El público pudo observar con detenimiento el paso de las máquinas desde el parque cerrado en la Rural hasta el Obelisco, donde funcionó la rampa de largada simbólica, en tramo de enlace, ya que la largada efectiva se producirá hoy por la mañana en la ciudad bonaerense de Colón, desde donde se enfilará hacia Córdoba en la primera de las 16 etapas.

Ya sobre el atardecer, con las motos en primer término, los vehículos comenzaron a llegar a Colón, antes que los vehículos fueran llevados para su neutralización en el Predio de Educación Física de la Municipalidad local.

El desafío incluirá 9.030 kilómetros de dura y exigente geografía por tierras de la Argentina y Chile, para regresar finalmente hasta el país para mediados de enero.

La movilización de público, incluidos casi diez mil turistas, superó todas las previsiones, acompañó en el día feriado todo el trayecto por la avenida Sarmiento, del Libertador y 9 de Julio, arterias que estuvieron cortadas, al igual que tras el banderazo la Diagonal Roque Sáenz Peña, la calle Bolívar, la Avenida de Mayo, la 9 de Julio y la autopista 25 de Mayo.

Lo de la Autopista, no previsto por la organización, fue una peligrosa y espontánea invasión de público y vehículos sobre la autovía, en el barrio de Constitución, un camino que se fue poblando hasta lo increíble, lo que demoró el paso de los vehículos de la competencia e irritó a los automovilistas particulares que vieron por momentos bloqueado su camino por cazadores de autógrafos o improvisados fotógrafos.

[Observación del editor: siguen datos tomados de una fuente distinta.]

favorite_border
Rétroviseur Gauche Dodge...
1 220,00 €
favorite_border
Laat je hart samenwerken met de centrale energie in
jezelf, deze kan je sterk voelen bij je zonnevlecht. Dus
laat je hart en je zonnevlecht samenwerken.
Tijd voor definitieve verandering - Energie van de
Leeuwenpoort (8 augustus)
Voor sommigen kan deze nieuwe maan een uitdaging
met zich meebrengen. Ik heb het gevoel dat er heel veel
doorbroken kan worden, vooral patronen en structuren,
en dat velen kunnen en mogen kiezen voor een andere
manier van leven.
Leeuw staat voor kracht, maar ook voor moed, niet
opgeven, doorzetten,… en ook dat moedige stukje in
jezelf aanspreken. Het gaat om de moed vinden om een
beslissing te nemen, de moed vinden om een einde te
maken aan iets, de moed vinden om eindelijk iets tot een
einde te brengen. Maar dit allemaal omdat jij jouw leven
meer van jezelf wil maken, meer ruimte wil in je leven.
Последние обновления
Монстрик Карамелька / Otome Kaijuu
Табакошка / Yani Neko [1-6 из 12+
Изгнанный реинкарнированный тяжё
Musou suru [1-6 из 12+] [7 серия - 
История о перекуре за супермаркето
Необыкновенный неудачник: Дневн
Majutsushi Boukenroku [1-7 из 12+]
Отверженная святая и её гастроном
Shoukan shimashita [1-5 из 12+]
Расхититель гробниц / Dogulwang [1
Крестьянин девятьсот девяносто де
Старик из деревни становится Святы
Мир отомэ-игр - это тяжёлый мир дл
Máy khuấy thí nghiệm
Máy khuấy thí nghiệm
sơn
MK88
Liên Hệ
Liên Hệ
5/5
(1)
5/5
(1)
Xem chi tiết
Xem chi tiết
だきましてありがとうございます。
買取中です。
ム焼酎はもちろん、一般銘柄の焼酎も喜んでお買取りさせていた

La carrera prevé pasar en territorio argentino por La Rioja; Fiambalá, en Catamarca y desde allí irá a Chile. Copiapó será la primera ciudad trasandina a tocar, para luego pasar por Antofagasta, Iquique, La Serena y Santiago. Luego, las máquinas volverán a cruzar la cordillera y circularán por San Juan, San Rafael y Santa Rosa, para culminar en Buenos Aires.

Si bien el público agasajó por igual a todos los deportistas, los más aplaudidos fueron los principales exponentes nacionales, como los ya conocidos de la edición anterior, el automovilista mendocino Orlando “Orly” Terranova, con Mitsubishi, y los motociclistas de Honda Marcos y Alejandro Patronelli, el primero de ellos clasificado segundo de la edición pasada, cuando el Dakar desembarcó por primera vez en la Argentina.

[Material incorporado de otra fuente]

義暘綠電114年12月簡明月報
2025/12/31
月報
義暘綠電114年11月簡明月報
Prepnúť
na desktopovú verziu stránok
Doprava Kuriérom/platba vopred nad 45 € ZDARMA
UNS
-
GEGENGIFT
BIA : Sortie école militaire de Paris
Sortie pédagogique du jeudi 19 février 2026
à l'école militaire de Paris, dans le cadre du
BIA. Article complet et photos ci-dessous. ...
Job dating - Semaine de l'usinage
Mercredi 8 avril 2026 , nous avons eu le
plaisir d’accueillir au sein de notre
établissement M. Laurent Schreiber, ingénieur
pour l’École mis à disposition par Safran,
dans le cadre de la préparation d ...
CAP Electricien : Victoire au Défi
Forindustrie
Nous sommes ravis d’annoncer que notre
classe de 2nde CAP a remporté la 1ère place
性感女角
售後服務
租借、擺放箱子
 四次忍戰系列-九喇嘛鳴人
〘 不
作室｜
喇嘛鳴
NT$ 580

Los Patronelli dejaron como premisa en sus expectativas “dar la vuelta entera, llegar” y partieron en medio de muestras de cariño desde el Obelisco con banderas argentinas anudadas en sus cuellos.

También se alistaron en autos el experimentado piloto de Rally, Gabriel Pozzo y hasta José Luis Di Palma, con un Toyota.

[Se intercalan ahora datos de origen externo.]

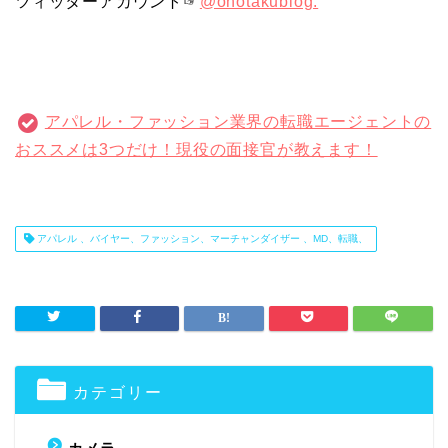
ツィッターアカウント☞
@onotakublog.
アパレル・ファッション業界の転職エージェントの
おススメは3つだけ！現役の面接官が教えます！
アパレル 、バイヤー、ファッション、マーチャンダイザー 、MD、転職、
カテゴリー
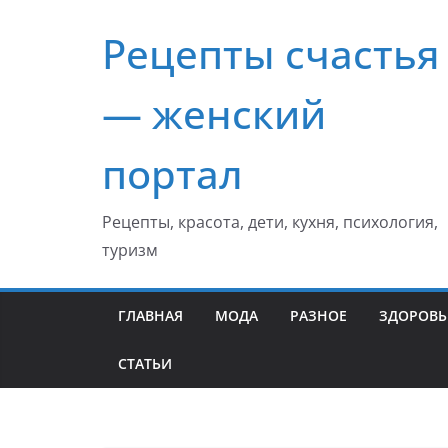
Перейти
Рецепты счастья
к
содержимому
— женский
портал
Рецепты, красота, дети, кухня, психология,
туризм
ГЛАВНАЯ
МОДА
РАЗНОЕ
ЗДОРОВЬ
СТАТЬИ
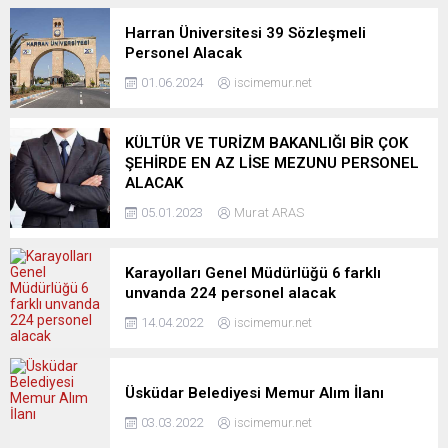
Harran Üniversitesi 39 Sözleşmeli
Personel Alacak
01.06.2024
iscimemur.net
KÜLTÜR VE TURİZM BAKANLIĞI BİR ÇOK
ŞEHİRDE EN AZ LİSE MEZUNU PERSONEL
ALACAK
05.01.2023
Murat ARAS
Karayolları Genel Müdürlüğü 6 farklı
unvanda 224 personel alacak
14.04.2022
iscimemur.net
Üsküdar Belediyesi Memur Alım İlanı
03.03.2022
iscimemur.net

Serán los equipos Volkswagen y BMW los grandes candidatos a la victoria. Al comando de sus Tuareg, Volkswagen dispuso al español Carlos Sainz, ex campeón mundial del rally tradicional, el sudafricano Giniel De Villiers, ganador de la primera edición del Dakar sudamericano, y del qatarí Al Attiyah.

Sáinz, a quien el año pasado se le escapó una casi segura victoria en la penúltima etapa, señaló las dificultades del circuito: “Es muy difícil, obliga a estar siempre atento, yendo día por día, con vegetación al lado, que en un momento te deja rodeado y no puedes moverte para ninguna parte”.

La seguridad del Dakar será fundamental ya que cuenta con el antecedente de la desaparición y posterior descubrimiento del cuerpo sin vida del francés Pascal Terry, entre las ciudades de  Santa Rosa y Puerto Madryn.